Popular open source AI software, ChatGPT, can pass the United States Medical Licensing Exam (USMLE) with answers that make coherent, internal sense and contain frequent insights, a study by AnsibleHealth has revealed.
According to the study, ChatGPT can reach the threshold of about 60% to meet the medical examination in the US. The study, written by Tiffany Kung, Victor Tseng and colleagues at AnsibleHealth, was published on February 9, 2023 in the open access journal PLOS Digital Health.
ChatGPT is designed to create a font that resembles a person’s handwriting by predicting future sequences of words. However, this software is not able to perform online searches, unlike most chatbots. Instead, it creates text based on word relationships that are predicted by internal processes.
Kung and colleagues tested ChatGPT’s performance on the USMLE, a highly standardized and regulated series of three exams (steps one, 2CK, and three) required for medical licensure in the United States. The exam assesses knowledge from most medical disciplines, from biochemistry to diagnostic reasoning to bioethics.
After screening to remove image-based questions, the authors tested the software on 350 of the 376 public questions available from the June 2022 edition of the USMLE. ChatGPT scored between 52.4% and 75.0% on three USMLE exams. The cutoff for graduation each year is around 60%, the study said.
In addition, ChatGPT also demonstrated 94.6% agreement across all of its responses and generated at least one significant insight (something that was novel, non-obvious, and clinically valid) for 88.9% of its responses. Notably, ChatGPT outperformed PubMedGPT, a counterpart model trained exclusively on literature from the biomedical domain, which achieved 50.8% on the older dataset of USMLE-style questions.

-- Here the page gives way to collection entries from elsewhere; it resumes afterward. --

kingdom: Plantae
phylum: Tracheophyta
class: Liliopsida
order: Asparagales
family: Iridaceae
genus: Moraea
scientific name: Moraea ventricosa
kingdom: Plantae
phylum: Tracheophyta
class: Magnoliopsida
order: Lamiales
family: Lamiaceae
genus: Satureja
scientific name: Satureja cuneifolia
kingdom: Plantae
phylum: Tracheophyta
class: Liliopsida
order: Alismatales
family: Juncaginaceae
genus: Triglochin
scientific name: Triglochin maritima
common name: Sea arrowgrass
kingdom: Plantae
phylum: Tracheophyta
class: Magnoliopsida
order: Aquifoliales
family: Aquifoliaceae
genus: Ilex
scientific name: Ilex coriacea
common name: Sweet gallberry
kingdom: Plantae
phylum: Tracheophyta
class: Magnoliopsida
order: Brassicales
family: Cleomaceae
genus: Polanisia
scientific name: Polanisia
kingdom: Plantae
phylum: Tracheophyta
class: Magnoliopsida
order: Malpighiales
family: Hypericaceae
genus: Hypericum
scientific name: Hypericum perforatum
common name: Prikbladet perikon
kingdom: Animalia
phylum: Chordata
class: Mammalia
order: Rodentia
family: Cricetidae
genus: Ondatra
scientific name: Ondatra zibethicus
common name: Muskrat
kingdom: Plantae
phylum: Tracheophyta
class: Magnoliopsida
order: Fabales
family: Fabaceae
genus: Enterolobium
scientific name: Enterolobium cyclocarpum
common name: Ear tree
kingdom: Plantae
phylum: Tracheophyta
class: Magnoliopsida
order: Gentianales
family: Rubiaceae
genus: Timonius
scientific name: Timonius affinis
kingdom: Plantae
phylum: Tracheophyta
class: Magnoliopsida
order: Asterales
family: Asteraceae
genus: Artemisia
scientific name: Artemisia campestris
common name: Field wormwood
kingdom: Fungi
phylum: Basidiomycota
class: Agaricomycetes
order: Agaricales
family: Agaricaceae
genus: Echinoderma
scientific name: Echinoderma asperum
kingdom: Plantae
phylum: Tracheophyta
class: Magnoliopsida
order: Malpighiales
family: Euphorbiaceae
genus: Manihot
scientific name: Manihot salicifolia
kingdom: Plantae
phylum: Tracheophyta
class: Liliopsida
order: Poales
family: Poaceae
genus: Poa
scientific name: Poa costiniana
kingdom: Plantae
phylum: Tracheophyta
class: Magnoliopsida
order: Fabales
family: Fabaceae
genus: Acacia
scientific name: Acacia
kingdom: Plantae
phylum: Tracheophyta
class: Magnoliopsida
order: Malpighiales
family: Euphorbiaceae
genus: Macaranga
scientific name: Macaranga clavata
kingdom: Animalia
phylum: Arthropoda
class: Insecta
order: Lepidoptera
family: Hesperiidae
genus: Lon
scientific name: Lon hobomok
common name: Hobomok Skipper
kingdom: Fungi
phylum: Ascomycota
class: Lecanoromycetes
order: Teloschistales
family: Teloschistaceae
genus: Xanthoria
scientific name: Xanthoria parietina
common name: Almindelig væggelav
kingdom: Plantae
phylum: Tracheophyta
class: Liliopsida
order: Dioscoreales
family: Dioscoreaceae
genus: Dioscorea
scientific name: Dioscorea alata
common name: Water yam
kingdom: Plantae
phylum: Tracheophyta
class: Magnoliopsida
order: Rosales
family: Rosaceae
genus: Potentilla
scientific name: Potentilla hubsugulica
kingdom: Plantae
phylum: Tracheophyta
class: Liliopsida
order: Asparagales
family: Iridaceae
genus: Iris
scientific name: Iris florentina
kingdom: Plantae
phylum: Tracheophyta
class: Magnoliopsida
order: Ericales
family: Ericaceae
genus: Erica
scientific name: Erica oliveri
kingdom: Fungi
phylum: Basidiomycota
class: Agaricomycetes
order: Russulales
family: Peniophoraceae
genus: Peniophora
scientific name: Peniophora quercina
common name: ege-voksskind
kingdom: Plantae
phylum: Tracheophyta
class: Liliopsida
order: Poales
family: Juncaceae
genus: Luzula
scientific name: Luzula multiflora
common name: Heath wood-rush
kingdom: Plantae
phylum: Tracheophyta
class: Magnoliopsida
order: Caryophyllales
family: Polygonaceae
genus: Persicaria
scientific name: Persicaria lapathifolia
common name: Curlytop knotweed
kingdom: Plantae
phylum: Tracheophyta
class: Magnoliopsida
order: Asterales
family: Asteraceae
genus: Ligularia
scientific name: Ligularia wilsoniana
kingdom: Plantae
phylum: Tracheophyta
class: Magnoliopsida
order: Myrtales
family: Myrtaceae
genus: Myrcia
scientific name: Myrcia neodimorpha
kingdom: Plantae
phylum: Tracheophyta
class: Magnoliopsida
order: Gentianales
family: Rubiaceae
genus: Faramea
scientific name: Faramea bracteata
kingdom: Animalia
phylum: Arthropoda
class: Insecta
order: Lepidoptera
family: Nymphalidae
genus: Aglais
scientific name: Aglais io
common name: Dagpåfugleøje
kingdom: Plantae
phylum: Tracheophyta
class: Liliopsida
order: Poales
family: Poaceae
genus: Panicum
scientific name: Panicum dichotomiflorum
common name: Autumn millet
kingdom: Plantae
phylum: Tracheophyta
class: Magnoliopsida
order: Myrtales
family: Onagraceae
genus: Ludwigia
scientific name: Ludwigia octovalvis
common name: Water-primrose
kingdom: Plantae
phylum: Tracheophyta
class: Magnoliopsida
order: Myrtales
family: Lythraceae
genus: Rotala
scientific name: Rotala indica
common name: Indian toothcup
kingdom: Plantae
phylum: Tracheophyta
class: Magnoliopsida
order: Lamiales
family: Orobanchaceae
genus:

While the relatively small entry size limited the depth and scope of the analyses, the authors note that their findings provide insight into the potential of ChatGPT to improve medical education and ultimately clinical practice. For example, AnsibleHealth doctors already use ChatGPT to rewrite jargon-heavy messages to make it easier for patients to understand, they added. “Achieving a score to pass this notoriously difficult professional exam, without any human augmentation, marks a significant milestone in the clinical maturation of AI,” the authors said.
Author Tiffany Kung added that ChatGPT’s role in this research goes beyond being the subject of the study: “ChatGPT made a significant contribution to the writing of [our] manuscript… We communicated with ChatGPT much like a colleague and asked him to synthesize, simplify, and offered counterpoints to ongoing proposals…All co-authors appreciated ChatGPT’s contribution.”